> _PROBLEM TO WORK ON_: Whenever a line contains the string "build", copy it out of the entries.
________________________________________
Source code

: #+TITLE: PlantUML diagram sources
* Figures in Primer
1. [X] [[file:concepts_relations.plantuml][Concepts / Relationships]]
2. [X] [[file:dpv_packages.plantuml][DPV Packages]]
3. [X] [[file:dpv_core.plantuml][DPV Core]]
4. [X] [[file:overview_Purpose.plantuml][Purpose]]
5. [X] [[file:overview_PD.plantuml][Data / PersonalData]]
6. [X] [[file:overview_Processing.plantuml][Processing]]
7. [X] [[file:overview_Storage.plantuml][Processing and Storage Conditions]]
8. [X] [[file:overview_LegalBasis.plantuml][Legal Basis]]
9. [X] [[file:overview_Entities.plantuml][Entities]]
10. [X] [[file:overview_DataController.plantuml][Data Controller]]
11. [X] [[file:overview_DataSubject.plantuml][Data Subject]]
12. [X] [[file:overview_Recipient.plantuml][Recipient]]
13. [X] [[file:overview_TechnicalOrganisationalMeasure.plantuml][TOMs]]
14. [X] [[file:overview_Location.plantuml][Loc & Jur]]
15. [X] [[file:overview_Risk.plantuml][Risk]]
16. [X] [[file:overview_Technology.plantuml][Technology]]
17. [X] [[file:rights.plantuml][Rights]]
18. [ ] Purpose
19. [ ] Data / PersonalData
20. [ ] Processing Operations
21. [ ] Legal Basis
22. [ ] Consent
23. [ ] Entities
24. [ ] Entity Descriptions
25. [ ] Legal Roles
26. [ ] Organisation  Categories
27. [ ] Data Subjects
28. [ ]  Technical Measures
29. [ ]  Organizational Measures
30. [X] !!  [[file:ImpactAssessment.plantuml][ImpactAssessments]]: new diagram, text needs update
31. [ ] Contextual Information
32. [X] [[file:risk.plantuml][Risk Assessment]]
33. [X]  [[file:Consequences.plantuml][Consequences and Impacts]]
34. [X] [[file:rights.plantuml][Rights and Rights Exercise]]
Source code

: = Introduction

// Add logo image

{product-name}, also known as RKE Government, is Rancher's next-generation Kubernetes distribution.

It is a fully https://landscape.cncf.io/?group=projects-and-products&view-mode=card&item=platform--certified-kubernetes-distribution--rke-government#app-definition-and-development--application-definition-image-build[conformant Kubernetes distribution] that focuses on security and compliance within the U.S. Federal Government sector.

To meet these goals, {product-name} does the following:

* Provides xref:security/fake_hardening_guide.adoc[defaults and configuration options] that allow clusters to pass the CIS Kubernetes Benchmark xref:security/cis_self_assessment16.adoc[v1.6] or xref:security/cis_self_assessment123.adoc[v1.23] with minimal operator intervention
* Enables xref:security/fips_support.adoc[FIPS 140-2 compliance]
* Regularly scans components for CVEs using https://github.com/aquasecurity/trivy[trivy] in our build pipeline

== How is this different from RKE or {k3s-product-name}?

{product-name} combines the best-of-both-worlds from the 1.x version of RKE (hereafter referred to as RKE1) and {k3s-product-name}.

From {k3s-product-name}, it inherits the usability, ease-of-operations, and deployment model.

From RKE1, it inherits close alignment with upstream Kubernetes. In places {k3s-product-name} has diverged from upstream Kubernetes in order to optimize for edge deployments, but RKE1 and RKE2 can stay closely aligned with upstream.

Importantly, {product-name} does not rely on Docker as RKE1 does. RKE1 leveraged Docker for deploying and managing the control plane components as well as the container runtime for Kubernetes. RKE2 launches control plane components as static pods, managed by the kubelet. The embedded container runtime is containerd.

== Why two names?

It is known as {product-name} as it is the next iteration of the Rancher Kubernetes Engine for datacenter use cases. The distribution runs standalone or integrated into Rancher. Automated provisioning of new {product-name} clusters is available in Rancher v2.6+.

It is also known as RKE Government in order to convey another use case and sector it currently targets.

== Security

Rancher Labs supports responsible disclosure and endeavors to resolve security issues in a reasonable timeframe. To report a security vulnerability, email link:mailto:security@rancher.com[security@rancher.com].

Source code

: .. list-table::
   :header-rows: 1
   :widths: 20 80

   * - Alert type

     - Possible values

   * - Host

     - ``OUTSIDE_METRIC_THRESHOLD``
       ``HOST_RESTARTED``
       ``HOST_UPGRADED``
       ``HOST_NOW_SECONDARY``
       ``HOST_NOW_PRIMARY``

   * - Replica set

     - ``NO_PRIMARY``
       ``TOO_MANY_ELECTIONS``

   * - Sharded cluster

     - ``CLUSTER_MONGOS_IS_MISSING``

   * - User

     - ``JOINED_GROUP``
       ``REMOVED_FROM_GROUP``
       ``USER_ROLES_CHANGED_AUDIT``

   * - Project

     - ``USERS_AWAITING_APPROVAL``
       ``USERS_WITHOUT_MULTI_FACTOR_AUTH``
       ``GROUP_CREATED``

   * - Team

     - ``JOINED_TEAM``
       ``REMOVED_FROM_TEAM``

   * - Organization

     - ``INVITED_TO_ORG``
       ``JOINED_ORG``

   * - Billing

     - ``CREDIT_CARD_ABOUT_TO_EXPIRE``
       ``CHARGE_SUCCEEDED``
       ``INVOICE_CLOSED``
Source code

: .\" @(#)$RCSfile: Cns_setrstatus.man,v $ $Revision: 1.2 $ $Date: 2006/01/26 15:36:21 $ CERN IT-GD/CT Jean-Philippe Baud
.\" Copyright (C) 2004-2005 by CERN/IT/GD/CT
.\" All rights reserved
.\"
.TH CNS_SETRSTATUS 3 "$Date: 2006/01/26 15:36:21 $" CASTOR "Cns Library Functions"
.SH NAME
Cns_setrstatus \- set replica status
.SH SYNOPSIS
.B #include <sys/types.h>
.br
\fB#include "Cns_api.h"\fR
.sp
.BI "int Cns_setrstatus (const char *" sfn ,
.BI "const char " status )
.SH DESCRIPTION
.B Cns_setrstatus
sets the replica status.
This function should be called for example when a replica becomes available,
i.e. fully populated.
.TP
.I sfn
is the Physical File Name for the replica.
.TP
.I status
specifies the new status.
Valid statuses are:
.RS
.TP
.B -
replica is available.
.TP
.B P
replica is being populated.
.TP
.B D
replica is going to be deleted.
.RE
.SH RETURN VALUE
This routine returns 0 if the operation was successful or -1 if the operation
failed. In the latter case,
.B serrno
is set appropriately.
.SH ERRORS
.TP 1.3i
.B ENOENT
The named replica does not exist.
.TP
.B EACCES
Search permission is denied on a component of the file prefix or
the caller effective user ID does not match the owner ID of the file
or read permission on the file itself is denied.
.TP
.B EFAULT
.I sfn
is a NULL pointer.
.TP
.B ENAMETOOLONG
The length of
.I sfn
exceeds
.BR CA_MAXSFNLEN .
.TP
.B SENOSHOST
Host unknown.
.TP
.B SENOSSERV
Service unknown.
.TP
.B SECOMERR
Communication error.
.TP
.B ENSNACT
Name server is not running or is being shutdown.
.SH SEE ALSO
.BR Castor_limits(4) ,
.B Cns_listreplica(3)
________________________________________
> _REPLY_:
It is a fully https://landscape.cncf.io/?group=projects-and-products&view-mode=card&item=platform--certified-kubernetes-distribution--rke-government#app-definition-and-development--application-definition-image-build[conformant Kubernetes distribution] that focuses on security and compliance within the U.S. Federal Government sector.
* Regularly scans components for CVEs using https://github.com/aquasecurity/trivy[trivy] in our build pipeline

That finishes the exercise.